Report every line of the material that contains the string "ustawienia", matching its case exactly.

START Entries supplied

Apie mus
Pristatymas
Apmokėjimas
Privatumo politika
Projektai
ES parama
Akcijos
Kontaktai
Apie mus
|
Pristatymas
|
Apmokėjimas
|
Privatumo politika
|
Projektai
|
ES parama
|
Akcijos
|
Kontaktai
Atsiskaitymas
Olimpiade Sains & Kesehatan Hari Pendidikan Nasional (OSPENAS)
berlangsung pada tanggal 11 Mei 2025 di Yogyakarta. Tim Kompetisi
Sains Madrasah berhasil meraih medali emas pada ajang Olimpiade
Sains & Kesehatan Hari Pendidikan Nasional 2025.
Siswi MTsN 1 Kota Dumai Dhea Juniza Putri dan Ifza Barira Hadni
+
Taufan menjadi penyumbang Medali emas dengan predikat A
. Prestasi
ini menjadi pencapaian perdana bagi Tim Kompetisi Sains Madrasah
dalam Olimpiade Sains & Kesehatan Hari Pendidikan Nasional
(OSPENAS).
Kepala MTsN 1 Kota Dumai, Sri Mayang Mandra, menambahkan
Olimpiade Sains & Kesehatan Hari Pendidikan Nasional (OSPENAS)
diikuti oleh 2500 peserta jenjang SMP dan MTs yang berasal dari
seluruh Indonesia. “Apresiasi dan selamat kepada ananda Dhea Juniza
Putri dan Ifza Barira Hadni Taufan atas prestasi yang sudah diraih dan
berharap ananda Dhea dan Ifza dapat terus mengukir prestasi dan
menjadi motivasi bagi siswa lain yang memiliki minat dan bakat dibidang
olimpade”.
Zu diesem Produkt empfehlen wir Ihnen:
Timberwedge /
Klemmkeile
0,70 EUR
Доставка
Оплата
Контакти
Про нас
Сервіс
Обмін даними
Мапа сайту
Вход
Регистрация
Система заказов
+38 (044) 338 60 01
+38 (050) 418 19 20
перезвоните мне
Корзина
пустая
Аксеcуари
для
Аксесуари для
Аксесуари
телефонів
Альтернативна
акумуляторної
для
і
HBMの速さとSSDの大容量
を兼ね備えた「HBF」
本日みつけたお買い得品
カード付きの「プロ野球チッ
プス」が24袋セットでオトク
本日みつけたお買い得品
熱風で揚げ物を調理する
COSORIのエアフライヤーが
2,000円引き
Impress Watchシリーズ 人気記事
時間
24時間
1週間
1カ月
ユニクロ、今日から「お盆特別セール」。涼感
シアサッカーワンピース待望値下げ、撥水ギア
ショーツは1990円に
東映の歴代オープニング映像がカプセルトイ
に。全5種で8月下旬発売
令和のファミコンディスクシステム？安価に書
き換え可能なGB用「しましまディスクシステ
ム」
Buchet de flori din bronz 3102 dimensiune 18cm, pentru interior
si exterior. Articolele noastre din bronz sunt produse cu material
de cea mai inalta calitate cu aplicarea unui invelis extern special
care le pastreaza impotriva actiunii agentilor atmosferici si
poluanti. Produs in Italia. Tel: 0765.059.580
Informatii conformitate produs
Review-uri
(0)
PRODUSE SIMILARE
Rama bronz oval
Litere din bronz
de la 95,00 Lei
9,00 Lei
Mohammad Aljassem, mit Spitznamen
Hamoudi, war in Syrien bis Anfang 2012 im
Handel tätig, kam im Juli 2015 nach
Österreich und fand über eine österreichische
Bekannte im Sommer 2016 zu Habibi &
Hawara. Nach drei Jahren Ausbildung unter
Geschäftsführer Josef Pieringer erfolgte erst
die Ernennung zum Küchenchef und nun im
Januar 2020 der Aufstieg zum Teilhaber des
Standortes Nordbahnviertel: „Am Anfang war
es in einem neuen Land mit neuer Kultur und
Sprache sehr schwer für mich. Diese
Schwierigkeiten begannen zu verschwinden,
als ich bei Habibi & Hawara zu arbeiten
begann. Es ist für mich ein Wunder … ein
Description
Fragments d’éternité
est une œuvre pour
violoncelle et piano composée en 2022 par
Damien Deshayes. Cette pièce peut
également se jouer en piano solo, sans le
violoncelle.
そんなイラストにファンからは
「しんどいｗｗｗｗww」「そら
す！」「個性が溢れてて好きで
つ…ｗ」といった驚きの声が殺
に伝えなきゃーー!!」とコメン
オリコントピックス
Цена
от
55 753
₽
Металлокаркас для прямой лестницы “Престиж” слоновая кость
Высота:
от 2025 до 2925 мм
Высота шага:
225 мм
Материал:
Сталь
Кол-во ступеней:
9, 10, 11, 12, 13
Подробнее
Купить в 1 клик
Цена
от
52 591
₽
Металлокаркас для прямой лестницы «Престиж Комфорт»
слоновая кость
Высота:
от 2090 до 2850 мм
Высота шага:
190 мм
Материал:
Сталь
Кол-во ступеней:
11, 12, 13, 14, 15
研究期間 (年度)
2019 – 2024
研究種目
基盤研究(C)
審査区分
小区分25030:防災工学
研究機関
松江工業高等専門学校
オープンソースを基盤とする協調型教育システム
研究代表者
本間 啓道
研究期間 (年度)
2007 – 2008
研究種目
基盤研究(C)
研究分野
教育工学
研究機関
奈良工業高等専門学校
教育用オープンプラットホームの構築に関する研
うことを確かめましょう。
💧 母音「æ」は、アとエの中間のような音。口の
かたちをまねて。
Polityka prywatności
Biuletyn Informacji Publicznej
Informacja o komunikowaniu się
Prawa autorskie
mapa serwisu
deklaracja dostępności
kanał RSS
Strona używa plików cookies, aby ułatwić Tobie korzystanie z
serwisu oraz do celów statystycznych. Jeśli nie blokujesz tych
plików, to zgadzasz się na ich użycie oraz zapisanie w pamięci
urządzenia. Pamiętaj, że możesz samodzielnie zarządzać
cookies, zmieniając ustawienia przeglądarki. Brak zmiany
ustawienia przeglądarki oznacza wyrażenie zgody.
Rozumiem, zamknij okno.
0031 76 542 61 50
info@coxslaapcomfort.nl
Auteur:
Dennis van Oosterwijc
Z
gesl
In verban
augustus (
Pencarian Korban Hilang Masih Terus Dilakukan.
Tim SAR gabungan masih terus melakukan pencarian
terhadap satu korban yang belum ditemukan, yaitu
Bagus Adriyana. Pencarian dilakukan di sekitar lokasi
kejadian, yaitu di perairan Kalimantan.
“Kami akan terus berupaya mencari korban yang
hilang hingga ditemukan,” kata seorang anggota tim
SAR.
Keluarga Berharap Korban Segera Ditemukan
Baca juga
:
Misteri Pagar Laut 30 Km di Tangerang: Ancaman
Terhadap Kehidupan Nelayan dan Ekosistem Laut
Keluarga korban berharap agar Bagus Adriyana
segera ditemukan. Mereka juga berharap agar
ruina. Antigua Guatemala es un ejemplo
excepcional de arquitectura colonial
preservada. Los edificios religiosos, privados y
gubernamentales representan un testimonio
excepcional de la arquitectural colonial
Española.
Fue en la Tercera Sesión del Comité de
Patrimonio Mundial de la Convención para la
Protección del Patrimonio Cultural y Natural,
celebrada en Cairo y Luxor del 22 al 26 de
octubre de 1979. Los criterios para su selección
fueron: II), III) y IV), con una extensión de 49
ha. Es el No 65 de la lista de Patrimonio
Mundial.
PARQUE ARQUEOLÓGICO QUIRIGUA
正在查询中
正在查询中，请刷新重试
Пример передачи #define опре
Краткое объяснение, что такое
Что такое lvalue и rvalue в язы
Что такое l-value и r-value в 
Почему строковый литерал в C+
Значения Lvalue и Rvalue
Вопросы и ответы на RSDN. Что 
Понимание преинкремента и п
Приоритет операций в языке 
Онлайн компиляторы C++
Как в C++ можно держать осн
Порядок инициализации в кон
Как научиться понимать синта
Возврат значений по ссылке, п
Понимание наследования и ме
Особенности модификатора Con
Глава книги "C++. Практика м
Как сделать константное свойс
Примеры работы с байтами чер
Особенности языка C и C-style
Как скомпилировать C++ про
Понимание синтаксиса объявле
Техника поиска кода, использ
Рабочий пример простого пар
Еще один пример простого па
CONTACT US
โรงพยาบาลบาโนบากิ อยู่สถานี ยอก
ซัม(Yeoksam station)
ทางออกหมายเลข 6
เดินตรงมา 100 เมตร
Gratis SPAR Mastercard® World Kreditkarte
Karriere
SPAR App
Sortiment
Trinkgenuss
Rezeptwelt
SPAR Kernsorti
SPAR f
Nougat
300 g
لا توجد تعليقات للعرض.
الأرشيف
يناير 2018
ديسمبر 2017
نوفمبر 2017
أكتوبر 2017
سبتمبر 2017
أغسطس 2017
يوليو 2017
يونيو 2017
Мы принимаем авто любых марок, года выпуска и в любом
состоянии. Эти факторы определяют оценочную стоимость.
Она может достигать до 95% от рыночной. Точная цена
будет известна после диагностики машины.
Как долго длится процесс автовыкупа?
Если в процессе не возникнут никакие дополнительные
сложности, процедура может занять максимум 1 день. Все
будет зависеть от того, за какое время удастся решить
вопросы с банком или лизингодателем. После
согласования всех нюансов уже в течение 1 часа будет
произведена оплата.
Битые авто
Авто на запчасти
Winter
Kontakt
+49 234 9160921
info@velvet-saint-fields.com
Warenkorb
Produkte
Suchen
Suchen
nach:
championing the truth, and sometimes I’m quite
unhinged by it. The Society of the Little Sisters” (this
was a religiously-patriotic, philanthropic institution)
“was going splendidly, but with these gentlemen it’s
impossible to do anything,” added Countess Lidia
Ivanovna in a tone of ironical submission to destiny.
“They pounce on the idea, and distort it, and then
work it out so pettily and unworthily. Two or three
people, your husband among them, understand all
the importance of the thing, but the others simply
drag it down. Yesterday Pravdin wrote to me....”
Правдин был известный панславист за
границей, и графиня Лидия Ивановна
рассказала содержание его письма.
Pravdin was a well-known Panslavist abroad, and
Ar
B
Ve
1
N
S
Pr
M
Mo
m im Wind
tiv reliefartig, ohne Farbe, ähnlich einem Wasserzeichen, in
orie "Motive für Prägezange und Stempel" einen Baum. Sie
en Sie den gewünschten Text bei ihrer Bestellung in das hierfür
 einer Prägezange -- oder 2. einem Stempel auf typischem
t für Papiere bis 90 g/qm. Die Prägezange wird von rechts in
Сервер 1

END Entries supplied

_Exercise answer_
cookies, zmieniając ustawienia przeglądarki. Brak zmiany
ustawienia przeglądarki oznacza wyrażenie zgody.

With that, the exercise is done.